I think I just get annoyed when I try to "fit in" or sort of...adapt certain things to match with the majority of the other people on a forum, and then I STILL don't fit in properly and certain people misunderstand things I say, and then they get impatient or annoyed with me and then explode at me, and all this time I've been getting more and more annoyed with them too, so I explode right back...I remember one example when I was in a chat room I always used to go into when I was about 18 years old, and I really liked it there and most of the people, and had many friends there, and many of those friends were sort of "power" members. Like, you know how in these sorts of things there's just this sort of unspoken understanding that certain people are "top dogs"? And others are followers, and others are sort of the black sheep and not liked by most people? I was always not the top dogs, but with them, and so popular...but then somehow something happened...I'm not even sure what...one of them turned on me (actually, I know why, it was because of a STUPID discussion about how bi girls weren't welcome in there because they liked guys and were against gay girls. It was a chat room specifically for gay and bi girls. There was one guy in there who was annoying but generally accepted just cause he never caused any problems and had been coming there forever. He was a friend of mine too. But the top dog girls HATED the bi girls. I didn't. I was friends with whoever as long as they weren't stupid or whatever. So anyway, one of the top dog girls who WAS my friend was like, WHY ARE YOU DEFENDING THE BI SLUT?! And I'm like, excuse me? lol. And she said I must be bi in that case, and I was like, don't be so stupid. And she went off at me, so I retaliated and then the whole chat room was like this brawl!! And one of my ex-friends from there, I sort of lashed out at her as well. She had 2 kids but was always on the net ALWAYS, and so her parents actually looked after these kids. I never said anything about it but once she was rude to me, I was horrible to her and said she was a bad mother and couldn't even take care of her own kids. Oops. That I think is what got me banned. lol I went a bit far there.

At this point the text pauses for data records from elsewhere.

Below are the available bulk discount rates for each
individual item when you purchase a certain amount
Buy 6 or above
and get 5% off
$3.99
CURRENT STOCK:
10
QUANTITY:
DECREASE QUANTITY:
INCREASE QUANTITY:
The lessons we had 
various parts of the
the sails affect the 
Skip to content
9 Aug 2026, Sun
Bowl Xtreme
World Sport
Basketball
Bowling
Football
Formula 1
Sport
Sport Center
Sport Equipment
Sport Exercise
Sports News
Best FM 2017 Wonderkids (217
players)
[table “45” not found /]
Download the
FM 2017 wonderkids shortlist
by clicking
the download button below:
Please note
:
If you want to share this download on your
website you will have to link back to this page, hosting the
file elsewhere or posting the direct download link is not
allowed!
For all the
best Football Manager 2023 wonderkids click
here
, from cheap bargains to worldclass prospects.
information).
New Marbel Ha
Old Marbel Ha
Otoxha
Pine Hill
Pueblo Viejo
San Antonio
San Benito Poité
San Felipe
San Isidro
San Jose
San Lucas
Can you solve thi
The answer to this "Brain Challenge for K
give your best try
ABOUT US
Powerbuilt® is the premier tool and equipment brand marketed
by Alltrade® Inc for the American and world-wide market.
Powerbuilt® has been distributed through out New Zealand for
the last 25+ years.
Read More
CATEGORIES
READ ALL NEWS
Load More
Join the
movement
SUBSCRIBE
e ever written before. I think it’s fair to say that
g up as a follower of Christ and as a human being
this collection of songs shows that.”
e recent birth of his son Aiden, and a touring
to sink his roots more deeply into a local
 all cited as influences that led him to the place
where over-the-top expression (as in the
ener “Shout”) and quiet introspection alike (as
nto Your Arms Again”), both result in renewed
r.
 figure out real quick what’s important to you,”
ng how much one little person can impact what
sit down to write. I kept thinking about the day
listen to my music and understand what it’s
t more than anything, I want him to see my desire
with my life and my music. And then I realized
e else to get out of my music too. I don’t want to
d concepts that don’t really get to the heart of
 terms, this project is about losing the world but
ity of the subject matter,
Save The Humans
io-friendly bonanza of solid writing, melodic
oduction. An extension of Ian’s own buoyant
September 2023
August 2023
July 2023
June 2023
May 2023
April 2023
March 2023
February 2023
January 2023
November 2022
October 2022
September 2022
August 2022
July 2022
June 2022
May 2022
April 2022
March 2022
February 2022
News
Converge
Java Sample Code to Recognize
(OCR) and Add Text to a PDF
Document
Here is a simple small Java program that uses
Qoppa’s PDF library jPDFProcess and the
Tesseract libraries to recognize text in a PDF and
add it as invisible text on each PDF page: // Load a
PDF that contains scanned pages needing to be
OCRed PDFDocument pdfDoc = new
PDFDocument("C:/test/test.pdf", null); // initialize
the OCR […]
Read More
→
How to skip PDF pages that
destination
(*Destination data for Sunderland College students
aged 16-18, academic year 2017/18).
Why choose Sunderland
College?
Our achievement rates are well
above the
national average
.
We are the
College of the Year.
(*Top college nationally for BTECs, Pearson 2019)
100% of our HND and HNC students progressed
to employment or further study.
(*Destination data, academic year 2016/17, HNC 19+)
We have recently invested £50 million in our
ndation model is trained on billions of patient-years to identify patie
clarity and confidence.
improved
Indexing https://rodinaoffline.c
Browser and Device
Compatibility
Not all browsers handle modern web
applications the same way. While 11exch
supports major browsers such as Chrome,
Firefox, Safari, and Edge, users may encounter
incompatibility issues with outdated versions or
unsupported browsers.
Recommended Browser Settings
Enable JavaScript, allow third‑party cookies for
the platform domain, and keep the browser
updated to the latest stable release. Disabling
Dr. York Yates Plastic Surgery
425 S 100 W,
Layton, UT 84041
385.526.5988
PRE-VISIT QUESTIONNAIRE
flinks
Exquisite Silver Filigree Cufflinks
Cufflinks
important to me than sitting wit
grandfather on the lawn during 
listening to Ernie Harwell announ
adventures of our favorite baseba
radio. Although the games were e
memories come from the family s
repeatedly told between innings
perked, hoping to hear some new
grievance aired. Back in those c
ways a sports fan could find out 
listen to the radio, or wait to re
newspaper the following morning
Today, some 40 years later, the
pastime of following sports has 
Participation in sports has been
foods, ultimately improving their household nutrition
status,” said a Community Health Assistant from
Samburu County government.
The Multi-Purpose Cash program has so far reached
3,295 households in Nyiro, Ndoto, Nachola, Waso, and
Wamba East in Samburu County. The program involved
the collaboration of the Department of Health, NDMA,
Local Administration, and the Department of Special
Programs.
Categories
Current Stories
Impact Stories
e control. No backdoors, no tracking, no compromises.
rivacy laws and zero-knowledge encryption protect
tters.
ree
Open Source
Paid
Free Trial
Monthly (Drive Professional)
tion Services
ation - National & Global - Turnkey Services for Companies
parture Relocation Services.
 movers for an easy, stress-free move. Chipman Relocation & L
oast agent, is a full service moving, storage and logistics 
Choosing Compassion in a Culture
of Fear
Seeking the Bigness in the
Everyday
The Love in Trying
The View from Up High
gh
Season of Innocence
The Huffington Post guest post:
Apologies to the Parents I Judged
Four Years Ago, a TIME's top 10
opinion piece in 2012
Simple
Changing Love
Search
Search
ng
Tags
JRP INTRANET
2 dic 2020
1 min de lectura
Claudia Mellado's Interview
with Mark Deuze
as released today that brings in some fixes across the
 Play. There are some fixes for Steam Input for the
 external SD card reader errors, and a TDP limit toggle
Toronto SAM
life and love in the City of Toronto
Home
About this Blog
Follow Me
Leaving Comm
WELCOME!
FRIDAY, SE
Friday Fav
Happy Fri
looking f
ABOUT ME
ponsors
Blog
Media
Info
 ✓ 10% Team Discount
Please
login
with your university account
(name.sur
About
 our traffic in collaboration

ANYWAY...what was the original point of this post? Oh yeah, misunderstandings. Yeah. lol I am frequently misunderstood, both online and in my real life. I sort of think...like, sometimes I get a bit sad and feel sort of frustrated that most people don't "get" me and never will, but then mostly I feel well, it's because I can't be bothered making a huge effort to get them to understand me. Why should I have to? It's not my responsibility to have others like or understand me. That's their choice.